Sheryl war Schottin, ihr Mann auch. Beide arbeiteten seit eineinhalb Jahren bei einer Firma in München Bogenhausen mit international gemischter Belegschaft. Sie hatten sich gut eingelebt im nördlichen Münchner Umland, genauer gesagt in Mintraching Grüneck. Dem kleinen Mintraching, das sich fast nahtlos im Osten an Eching anschloss, nicht dem größeren weiter östlich zwischen Regensburg und Wörth an der Donau. Das gemietete Haus hatten sie für die vorgegebenen Jahre ihres Aufenthalts nach ihrem Geschmack und ihren Bedürfnissen folgend eingerichtet. Ihr Heim lag in erster Reihe am Hirtenweg, nach Westen hin direkt am Acker, dessen jahreszeitliche Entwicklung zu beobachten beide genossen. Sie genossen die verhältnismäßig kurzen Entfernungen zu ihrem Arbeitsplatz und zum Flughafen Franz-Josef-Strauß. Beide Strecken waren in etwa gleich lang, so dass auch ab und zu ein Wochenendflug nach Edinburgh, der schottischen Hauptstadt leicht zu bewerkstelligen war. Sheryl fiel der Aufenthalt auf dem Kontinent leichter als John, dem es ebenfalls schwerfiel, im Deutschkurs, der vom Arbeitgeber bezahlt wurde, mit seiner Frau Schritt zu halten.

Adventszeit.
„Wo treffen wir uns heute Abend?“
Sheryl war etwas aufgeregt. Sie hatte den vorweihnachtlichen Mädelsabend organisiert, musste nun ihren Kolleginnen Rede und Antwort stehen. Zusätzlich zu den spannenden Fragen, ob sie das richtige Lokal ausgesucht hatte, ob die Anfahrt und die Abfahrt ihrer Kolleginnen aus England und Wales bequem mit dem öffentlichen Nahverkehr zu bewältigen war, und anderer Dinge mehr. Sie hatte die Location als Überraschung geplant, man war übereingekommen, dass das Ziel des Abends erst am selben Tag preisgegeben würde. Sheryl hatte nur verraten, dass sie ein gemütliches Ambiente erwartete, das legere Kleidung vertrug. Und, dass es nicht ganz billig wäre. Aber wo war es da schon zur Saison der Weihnachtsfeiern?!

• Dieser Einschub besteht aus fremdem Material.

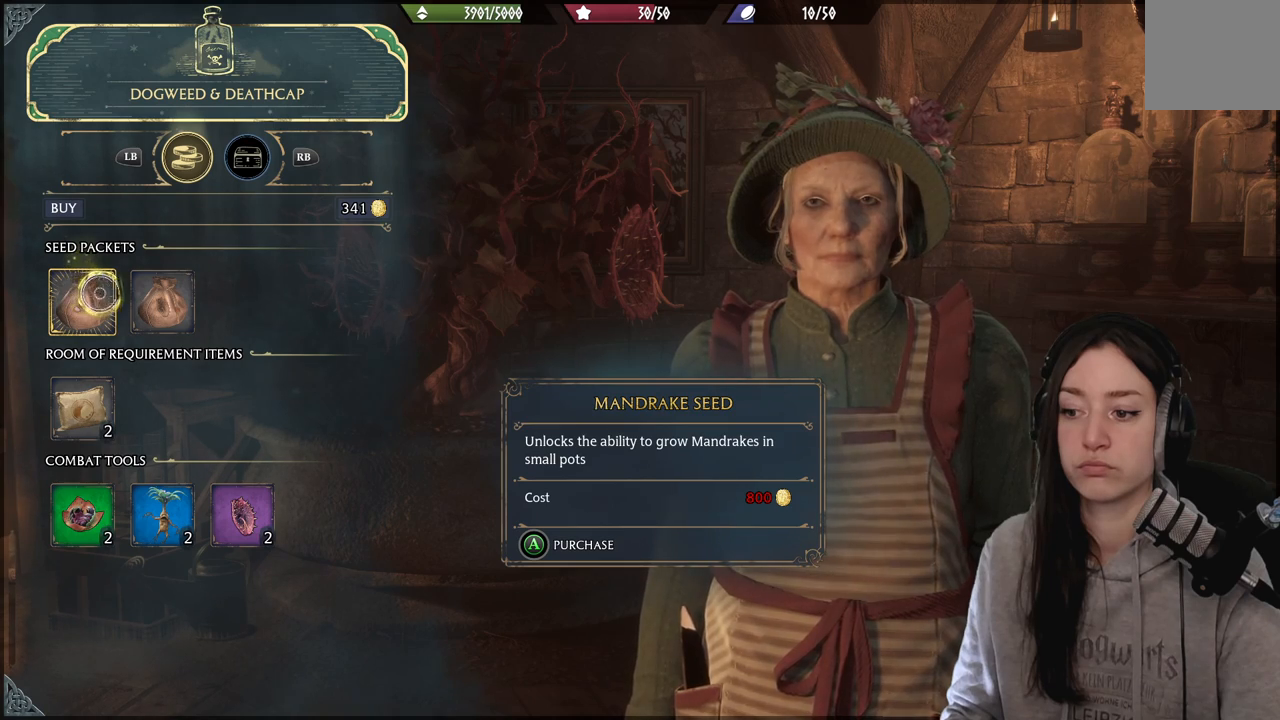
{"buttons": [], "left_stick": "center", "right_stick": "center", "events": [[233, "left_stick", "center"]]}
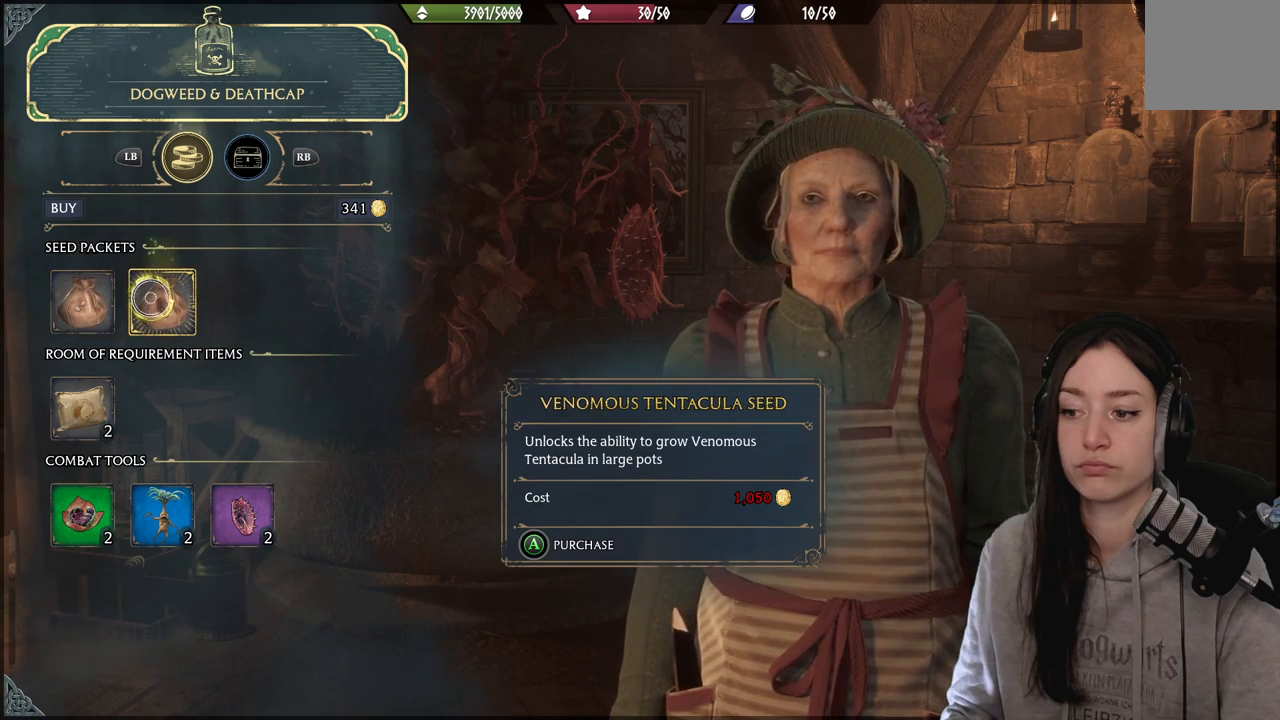
{"buttons": [], "left_stick": "center", "right_stick": "center", "events": []}
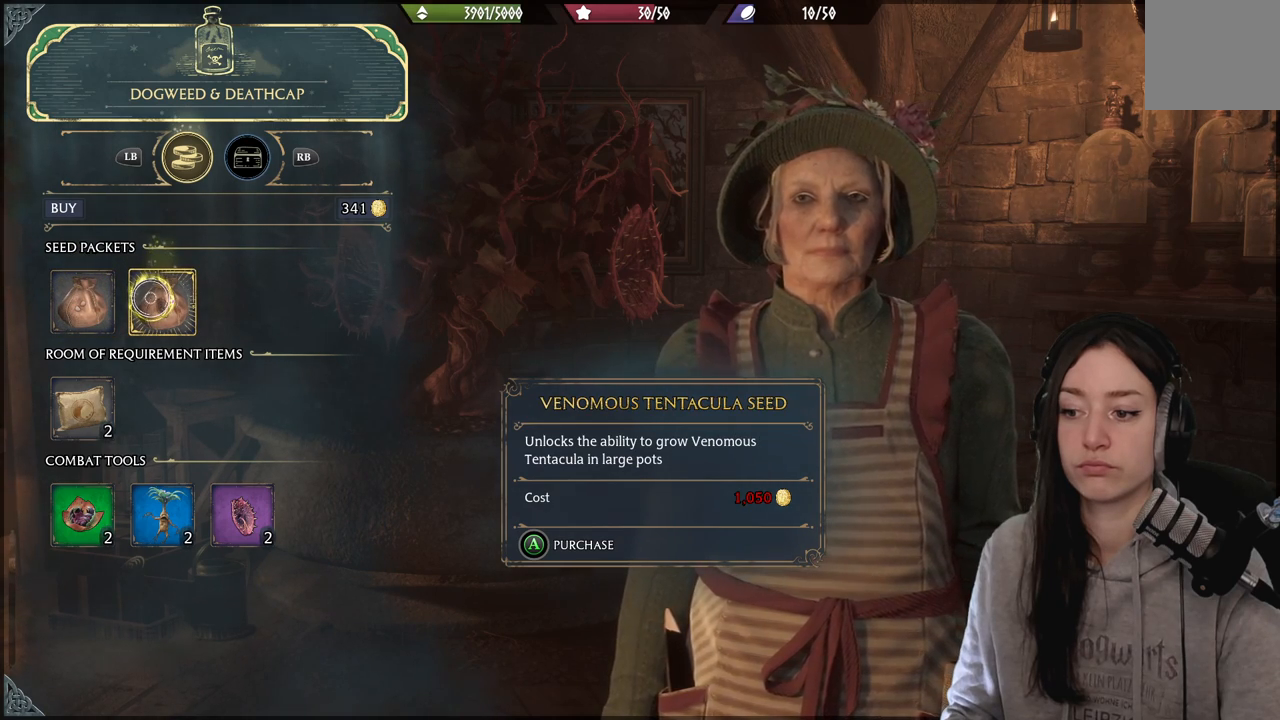
{"buttons": [], "left_stick": "center", "right_stick": "center", "events": []}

„Mach dir keine Gedanken! Wir fahren gemeinsam mit der U6 bis Garching Hochbrück, mit dem Bus über Oberschleißheim und steigen an der Bundesstraße 471 vor Dachau aus. Das Restaurant liegt ‚in the middle of nowhere‘.“
Sie kicherte.
„Ich habe reserviert im Panamericana. Im Restaurant ‚Grill Rodizio Panamericana‘.“ Der Zusatz schien ihr notwendig, Jane und Maude hatten in ihrem Unwissen ebenso die Brauen hochgezogen wie Dagmar, die einzige Nichtbritin im Quartett. Ihretwegen ‚und zum Üben‘, wie sich Sheryl eingestand, hatte sie deutsch gesprochen. Es klang immer noch ein wenig holprig, aber alle hatten verstanden. Sie war stolz auf ihre Wahl und hoffte, dass die anderen ihre Begeisterung teilen würden.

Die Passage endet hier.